I believe the issue lies in the for loop that I have used to webscrape the data. I know similar questions have been asked on this one, including here Pandas DataFrame created for each row and here Take multiple lists into dataframe but I have tried the solutions without any joy. I believe the webscrape loop adds a nuance that makes this more tricky.
Step by step walkthrough of my code and the output are below, for reference I have imported pandas as pd and bs4.
# Step 1 create a webscraper which takes three sets of data (price, bedrooms and bathrooms) from a website and populate into three separate lists
for container in containers:
try:
price_container=container.find("a",{"class":"listing-price text-price"})
price_strip=price_container.text.strip()
price_list=[]
price_list.append(price_strip)
except TypeError:
continue
try:
bedroom_container = container.find("span",{"class":"icon num-beds"})

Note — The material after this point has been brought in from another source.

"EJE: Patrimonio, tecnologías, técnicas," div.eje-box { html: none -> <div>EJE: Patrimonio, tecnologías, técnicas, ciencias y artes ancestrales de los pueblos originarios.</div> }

bedroom_strip=(bedroom_container["title"])
bedroom_list=[]
bedroom_list.append(bedroom_strip)
except TypeError:
continue
try:
bathroom_container=container.find("span", {"class":"icon num-baths"})

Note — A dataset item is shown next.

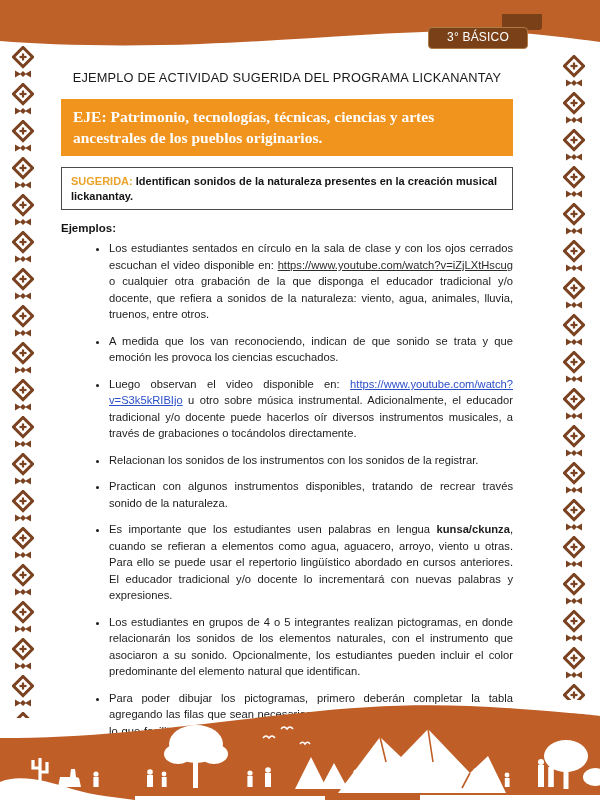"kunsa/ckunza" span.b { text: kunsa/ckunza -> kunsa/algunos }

bathroom_strip=(bathroom_container["title"])
bathroom_list=[]
bathroom_list.append(bathroom_strip)
except TypeError:
continue
# Step 2 create a dictionary
data = {'price':price_list, 'bedrooms':bedroom_list, 'bathrooms':bathrooms_list}
# Step 3 turn it into a pandas dataframe and print the output
d=pd.DataFrame(data)
print(d)
This gives me a dataframe for each dictionary as below.
price bedrooms bathrooms
0 £200,000 3 2
[1 rows x 3 columns]
price bedrooms bathrooms
0 £400,000 5 3
[1 rows x 3 columns]
prices bedrooms bathrooms
0 £900,000 6 4
[1 rows x 3 columns]
and so on.....
I've tried dictionary comprehension and list comprehension, to give me one dataframe rather than a dataframe for each dictionary item:
data = [({'price':price, 'bedrooms':bedrooms, 'bathrooms':bathrooms}) for item in container]
df = pd.DataFrame(data)
print(df)
and, despite how I do the list expression, this yields an even weirder output. It gives me a dataframe for each item in the dictionary with the same row of information repeated a number of times
price bedrooms bathrooms
0 £200,000 3 2
0 £200,000 3 2
0 £200,000 3 2
[3 rows x 3 columns]
price bedrooms bathrooms
0 £400,000 5 3
0 £400,000 5 3
0 £400,000 5 3
[3 rows x 3 columns]
price bedrooms bathrooms
0 £900,000 6 4
0 £900,000 6 4
0 £900,000 6 4
[1 rows x 3 columns]
and so on...
How do I resolve this problem and get all of my data into one pandas dataframe?